> About this task
Write out nothing but the lines from the first line of the entries below through the line with "fait entièrement en ligne sans contraintes"; no pictures go in.

(Source records)

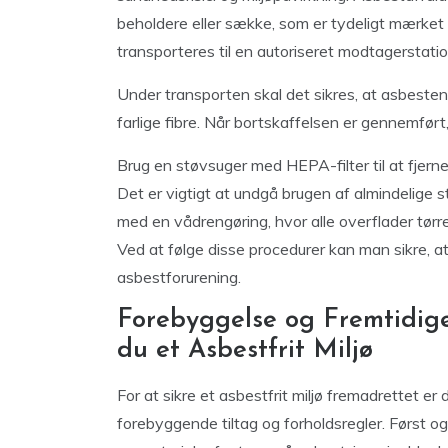
beholdere eller sække, som er tydeligt mærket 
transporteres til en autoriseret modtagerstation
Under transporten skal det sikres, at asbesten 
farlige fibre. Når bortskaffelsen er gennemfør
Brug en støvsuger med HEPA-filter til at fjern
Det er vigtigt at undgå brugen af almindelige s
med en vådrengøring, hvor alle overflader tørre
Ved at følge disse procedurer kan man sikre, at 
asbestforurening.
Forebyggelse og Fremtidige
du et Asbestfrit Miljø
For at sikre et asbestfrit miljø fremadrettet 
forebyggende tiltag og forholdsregler. Først 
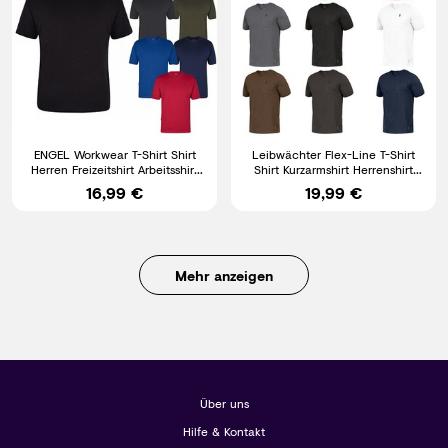
ENGEL Workwear T-Shirt Shirt
Leibwächter Flex-Line T-Shirt
Herren Freizeitshirt Arbeitsshirt
Shirt Kurzarmshirt Herrenshirt
Herrenshirt
Herren Workwear
16,99 €
19,99 €
Mehr anzeigen
Über uns
Hilfe & Kontakt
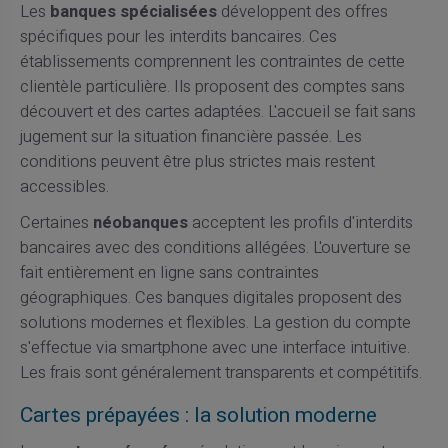
Les
banques spécialisées
développent des offres
spécifiques pour les interdits bancaires. Ces
établissements comprennent les contraintes de cette
clientèle particulière. Ils proposent des comptes sans
découvert et des cartes adaptées. L'accueil se fait sans
jugement sur la situation financière passée. Les
conditions peuvent être plus strictes mais restent
accessibles.
Certaines
néobanques
acceptent les profils d'interdits
bancaires avec des conditions allégées. L'ouverture se
fait entièrement en ligne sans contraintes
géographiques. Ces banques digitales proposent des
solutions modernes et flexibles. La gestion du compte
s'effectue via smartphone avec une interface intuitive.
Les frais sont généralement transparents et compétitifs.
Cartes prépayées : la solution moderne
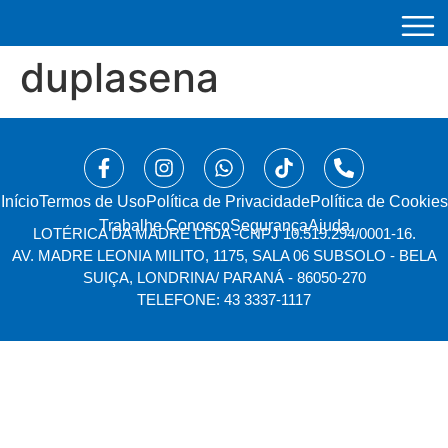
duplasena
Início
⁠Termos de Uso
Política de Privacidade
Política de Cookies
Trabalhe Conosco
Segurança
Ajuda
LOTÉRICA DA MADRE LTDA -
CNPJ 10.519.294/0001-16.
AV. MADRE LEONIA MILITO, 1175, SALA 06 SUBSOLO - BELA
SUIÇA, LONDRINA/ PARANÁ - 86050-270
TELEFONE: 43 3337-1117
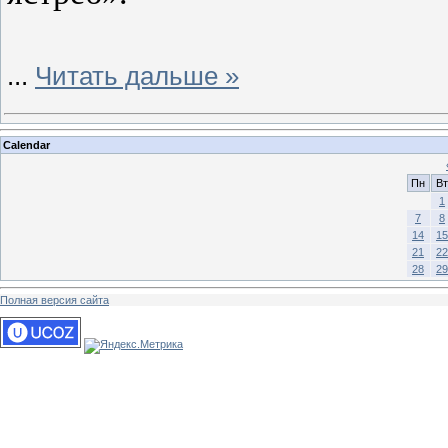
...
Читать дальше »
Calendar
Пн
Вт
1
7
8
14
15
21
22
28
29
Полная версия сайта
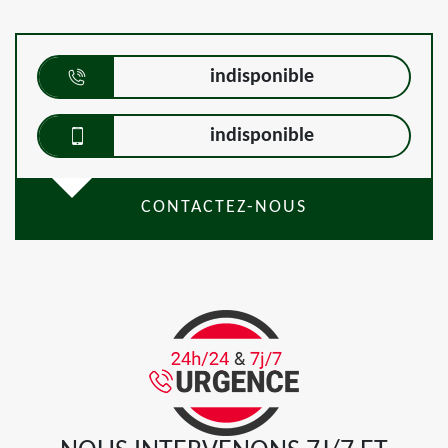
indisponible
indisponible
CONTACTEZ-NOUS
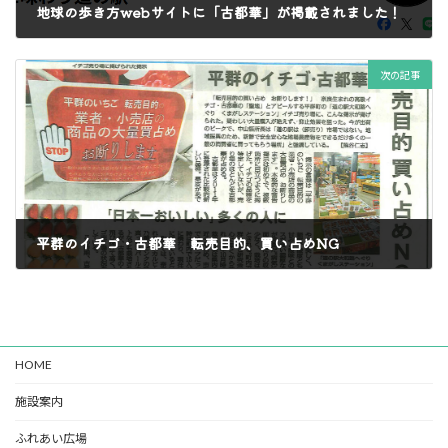
地球の歩き方webサイトに「古都華」が掲載されました！
2026年2月20日
次の記事
平群のイチゴ・古都華 転売目的、買い占めNG
2026年3月2日
HOME
施設案内
ふれあい広場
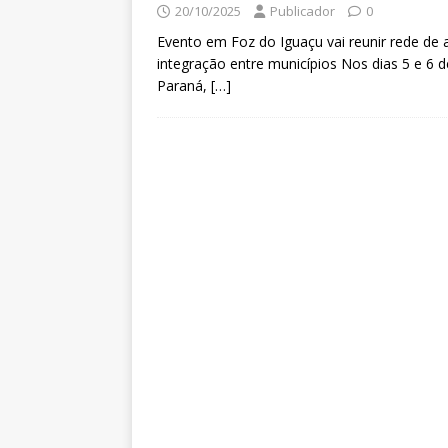
20/10/2025
Publicador
0
Evento em Foz do Iguaçu vai reunir rede de 
integração entre municípios Nos dias 5 e 6 
Paraná,
[…]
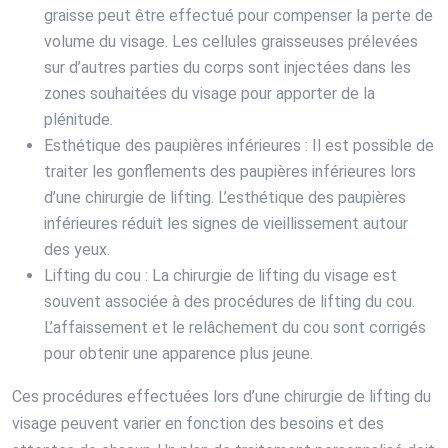
graisse peut être effectué pour compenser la perte de
volume du visage. Les cellules graisseuses prélevées
sur d’autres parties du corps sont injectées dans les
zones souhaitées du visage pour apporter de la
plénitude.
Esthétique des paupières inférieures : Il est possible de
traiter les gonflements des paupières inférieures lors
d’une chirurgie de lifting. L’esthétique des paupières
inférieures réduit les signes de vieillissement autour
des yeux.
Lifting du cou : La chirurgie de lifting du visage est
souvent associée à des procédures de lifting du cou.
L’affaissement et le relâchement du cou sont corrigés
pour obtenir une apparence plus jeune.
Ces procédures effectuées lors d’une chirurgie de lifting du
visage peuvent varier en fonction des besoins et des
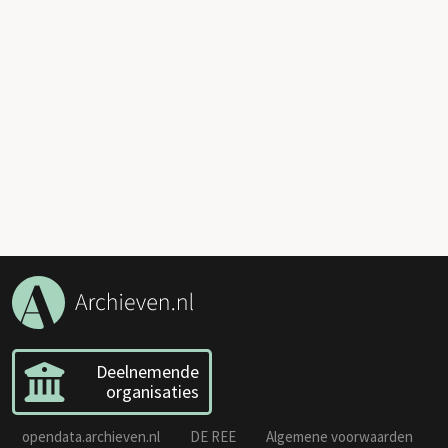
Deelnemende
organisaties
opendata.archieven.nl
DE REE
Algemene voorwaarden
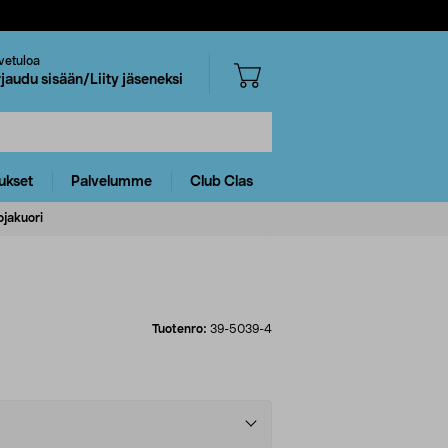
vetuloa
rjaudu sisään/Liity jäseneksi
ukset
Palvelumme
Club Clas
jakuori
Tuotenro:
39-5039-4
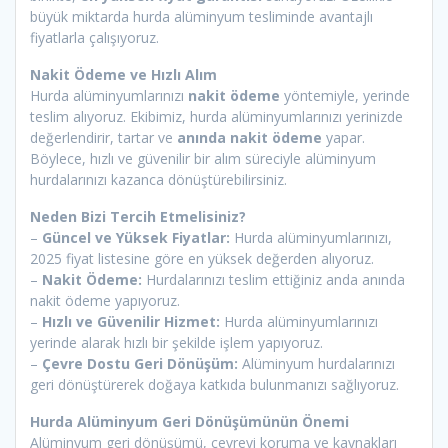
büyük miktarda hurda alüminyum tesliminde avantajlı
fiyatlarla çalışıyoruz.
Nakit Ödeme ve Hızlı Alım
Hurda alüminyumlarınızı
nakit ödeme
yöntemiyle, yerinde
teslim alıyoruz. Ekibimiz, hurda alüminyumlarınızı yerinizde
değerlendirir, tartar ve
anında nakit ödeme
yapar.
Böylece, hızlı ve güvenilir bir alım süreciyle alüminyum
hurdalarınızı kazanca dönüştürebilirsiniz.
Neden Bizi Tercih Etmelisiniz?
–
Güncel ve Yüksek Fiyatlar:
Hurda alüminyumlarınızı,
2025 fiyat listesine göre en yüksek değerden alıyoruz.
–
Nakit Ödeme:
Hurdalarınızı teslim ettiğiniz anda anında
nakit ödeme yapıyoruz.
–
Hızlı ve Güvenilir Hizmet:
Hurda alüminyumlarınızı
yerinde alarak hızlı bir şekilde işlem yapıyoruz.
–
Çevre Dostu Geri Dönüşüm:
Alüminyum hurdalarınızı
geri dönüştürerek doğaya katkıda bulunmanızı sağlıyoruz.
Hurda Alüminyum Geri Dönüşümünün Önemi
Alüminyum geri dönüşümü, çevreyi koruma ve kaynakları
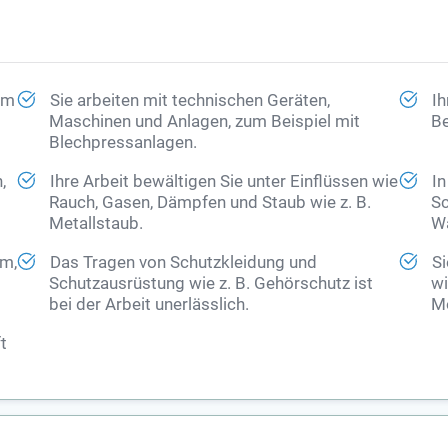
 im
Sie arbeiten mit technischen Geräten,
Ih
Maschinen und Anlagen, zum Beispiel mit
Be
Blechpressanlagen.
,
Ihre Arbeit bewältigen Sie unter Einflüssen wie
In
Rauch, Gasen, Dämpfen und Staub wie z. B.
Sc
Metallstaub.
Wa
rm,
Das Tragen von Schutzkleidung und
Si
Schutzausrüstung wie z. B. Gehörschutz ist
wi
bei der Arbeit unerlässlich.
Mö
t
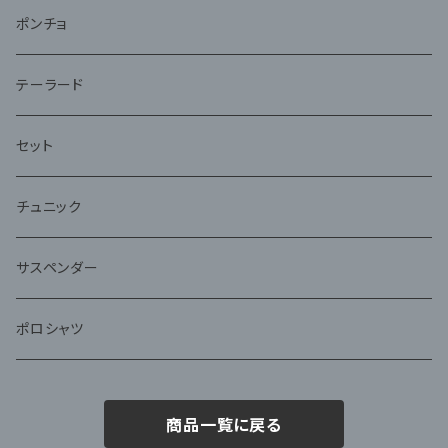
ポンチョ
テーラード
セット
チュニック
サスペンダー
ポロシャツ
商品一覧に戻る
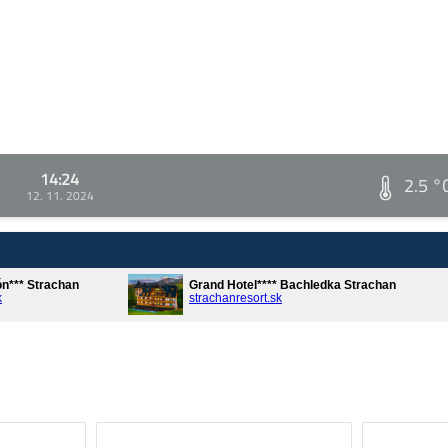
14:24
2.5 °
12. 11. 2024
ón*** Strachan
Grand Hotel**** Bachledka Strachan
k
strachanresort.sk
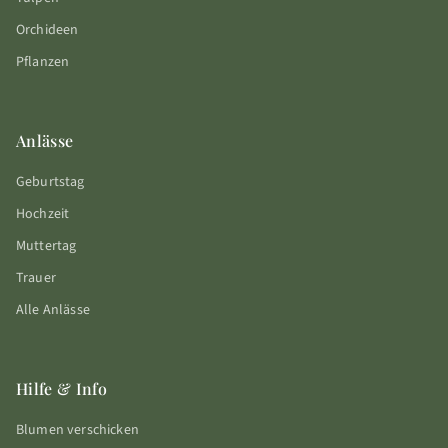
Orchideen
Pflanzen
Anlässe
Geburtstag
Hochzeit
Muttertag
Trauer
Alle Anlässe
Hilfe & Info
Blumen verschicken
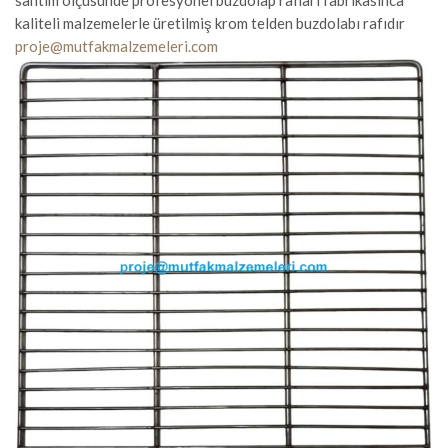
santim ölçüsünde profesyonel buzdolap rafları fabrikasınca
kaliteli malzemelerle üretilmiş krom telden buzdolabı rafıdır
proje@mutfakmalzemeleri.com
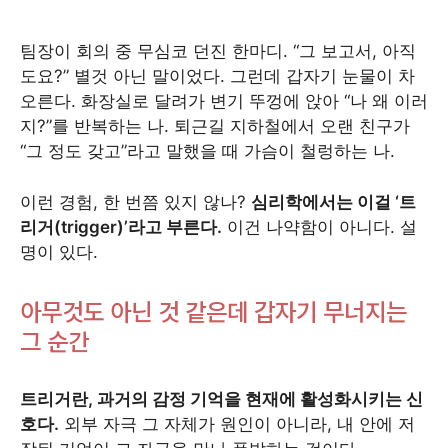
팀장이 회의 중 무심코 던진 한마디. “그 보고서, 아직
도요?” 별것 아닌 말이었다. 그런데 갑자기 눈물이 차
오른다. 화장실로 달려가 변기 뚜껑에 앉아 “나 왜 이러
지?”를 반복하는 나. 퇴근길 지하철에서 오랜 친구가
“그 정도 갖고”라고 말했을 때 가슴이 철렁하는 나.
이런 경험, 한 번쯤 있지 않나?
심리학에서는 이걸 ‘트
리거(trigger)’라고 부른다.
이건 나약함이 아니다. 설
명이 있다.
아무것도 아닌 것 같은데 갑자기 무너지는
그 순간
트리거란, 과거의 감정 기억을 현재에 활성화시키는 신
호다.
외부 자극 그 자체가 원인이 아니라, 내 안에 저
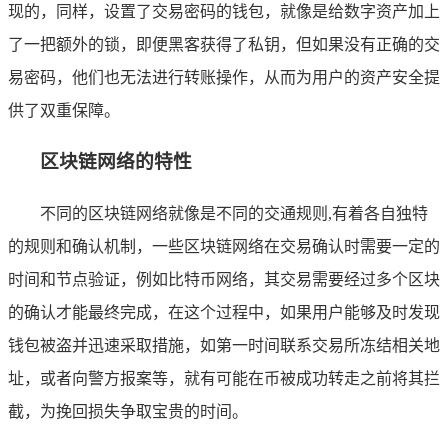
现的，同样，设置了交易密码的钱包，就像是给数字资产加上
了一把额外的锁，即便黑客获得了私钥，但如果没有正确的交
易密码，他们也无法进行转账操作，从而为用户的资产安全提
供了双重保障。
区块链网络的特性
不同的区块链网络就像是不同的交通规则,有着各自独特
的规则和确认机制，一些区块链网络在交易确认时需要一定的
时间和节点验证，例如比特币网络，其交易需要经过多个区块
的确认才能最终完成，在这个过程中，如果用户能够及时发现
钱包被盗并迅速采取措施，如第一时间联系交易所冻结相关地
址，或者向警方报案等，就有可能在币被成功转走之前将其拦
截，为挽回损失争取宝贵的时间。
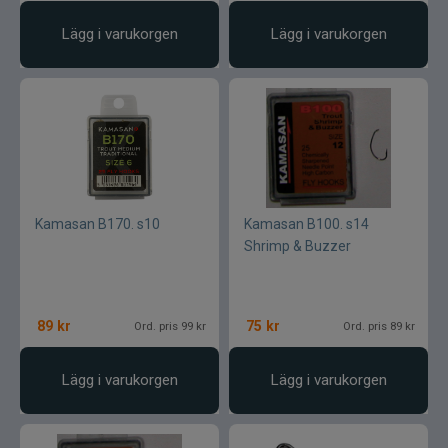
Lägg i varukorgen
Lägg i varukorgen
Kamasan B170. s10
Kamasan B100. s14
Shrimp & Buzzer
89
kr
75
kr
Ord. pris 99 kr
Ord. pris 89 kr
Lägg i varukorgen
Lägg i varukorgen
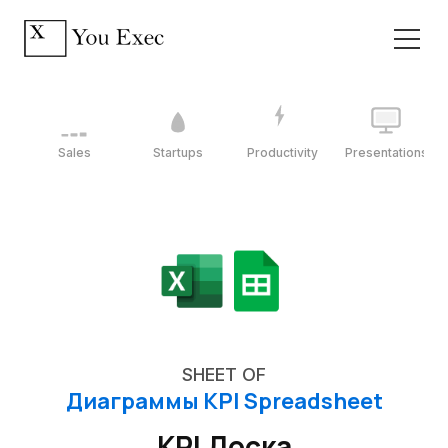
Sales
Startups
Productivity
Presentations
SHEET OF
Диаграммы KPI Spreadsheet
KPI Доска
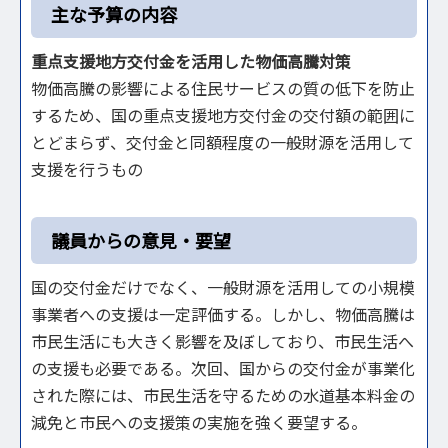
主な予算の内容
重点支援地方交付金を活用した物価高騰対策
物価高騰の影響による住民サービスの質の低下を防止
するため、国の重点支援地方交付金の交付額の範囲に
とどまらず、交付金と同額程度の一般財源を活用して
支援を行うもの
議員からの意見・要望
国の交付金だけでなく、一般財源を活用しての小規模
事業者への支援は一定評価する。しかし、物価高騰は
市民生活にも大きく影響を及ぼしており、市民生活へ
の支援も必要である。次回、国からの交付金が事業化
された際には、市民生活を守るための水道基本料金の
減免と市民への支援策の実施を強く要望する。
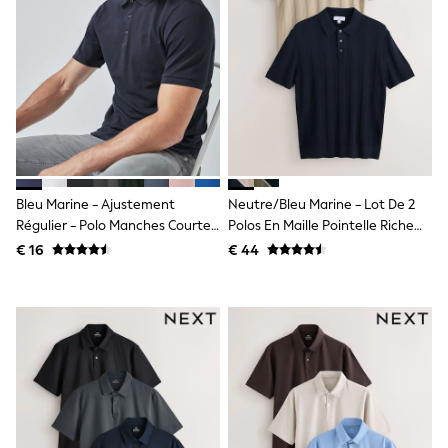
Knitwear
Trousers & Leggings
Sets & Outfits
Tops
Nightwear & Pyjamas
Jumpsuits & Playsuits
Jeans
Shirts & Blouses
Swimwear
Sportswear
Dungarees
Bleu Marine - Ajustement
Neutre/bleu Marine - Lot De 2
Multipacks
Régulier - Polo Manches Courtes
Polos En Maille Pointelle Riche
All Holiday Shop
Pique
En Coton
€ 16
€ 44
Tops
Dresses
Shorts
Skirts
Sandals & Sliders
Rash Vests
Sun Safe Swimwear
Sun Hats & Caps
Denim Jackets
Raincoats
Waterproof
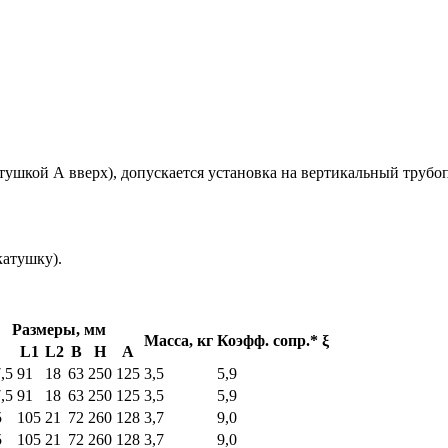
ушкой А вверх), допускается установка на вертикальный трубо
катушку).
Размеры, мм
Масса, кг
Коэфф. сопр.* ξ
L
L1
L2
В
Н
А
,5
91
18
63
250
125
3,5
5,9
,5
91
18
63
250
125
3,5
5,9
5
105
21
72
260
128
3,7
9,0
5
105
21
72
260
128
3,7
9,0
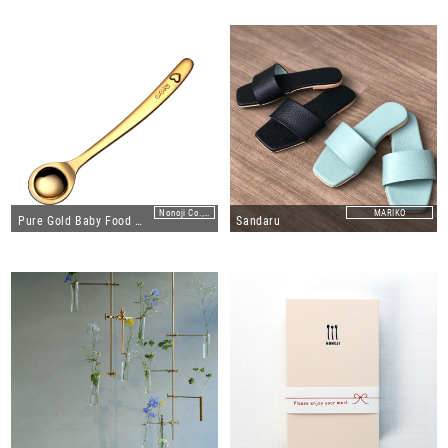
Nonoji Co.,Ltd.
MARIKO
Pure Gold Baby Food Spoon "Yui"
Sandaru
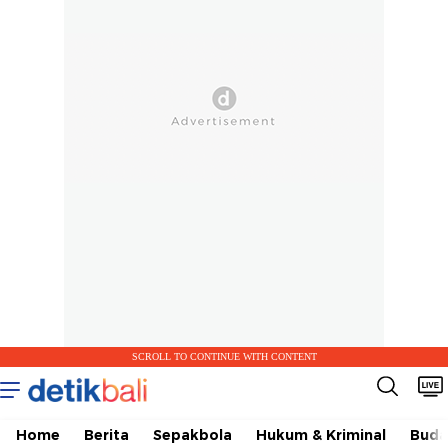
SCROLL TO CONTINUE WITH CONTENT
Home
Berita
Sepakbola
Hukum & Kriminal
Buda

(End Source records)

> Answer to this problem
beholdere eller sække, som er tydeligt mærket 
transporteres til en autoriseret modtagerstation
Under transporten skal det sikres, at asbesten 
farlige fibre. Når bortskaffelsen er gennemfør
Brug en støvsuger med HEPA-filter til at fjern
Det er vigtigt at undgå brugen af almindelige s
med en vådrengøring, hvor alle overflader tørre
Ved at følge disse procedurer kan man sikre, at 
asbestforurening.
Forebyggelse og Fremtidige
du et Asbestfrit Miljø
For at sikre et asbestfrit miljø fremadrettet 
forebyggende tiltag og forholdsregler. Først 
ENGEL Workwear T-Shirt Shirt
Leibwächter Flex-Line T-Shirt
Herren Freizeitshirt Arbeitsshirt
Shirt Kurzarmshirt Herrenshirt
Herrenshirt
Herren Workwear
16,99 €
19,99 €
Mehr anzeigen
Über uns
Hilfe & Kontakt
Les
banques spécialisées
développent des offres
spécifiques pour les interdits bancaires. Ces
établissements comprennent les contraintes de cette
clientèle particulière. Ils proposent des comptes sans
découvert et des cartes adaptées. L'accueil se fait sans
jugement sur la situation financière passée. Les
conditions peuvent être plus strictes mais restent
accessibles.
Certaines
néobanques
acceptent les profils d'interdits
bancaires avec des conditions allégées. L'ouverture se
fait entièrement en ligne sans contraintes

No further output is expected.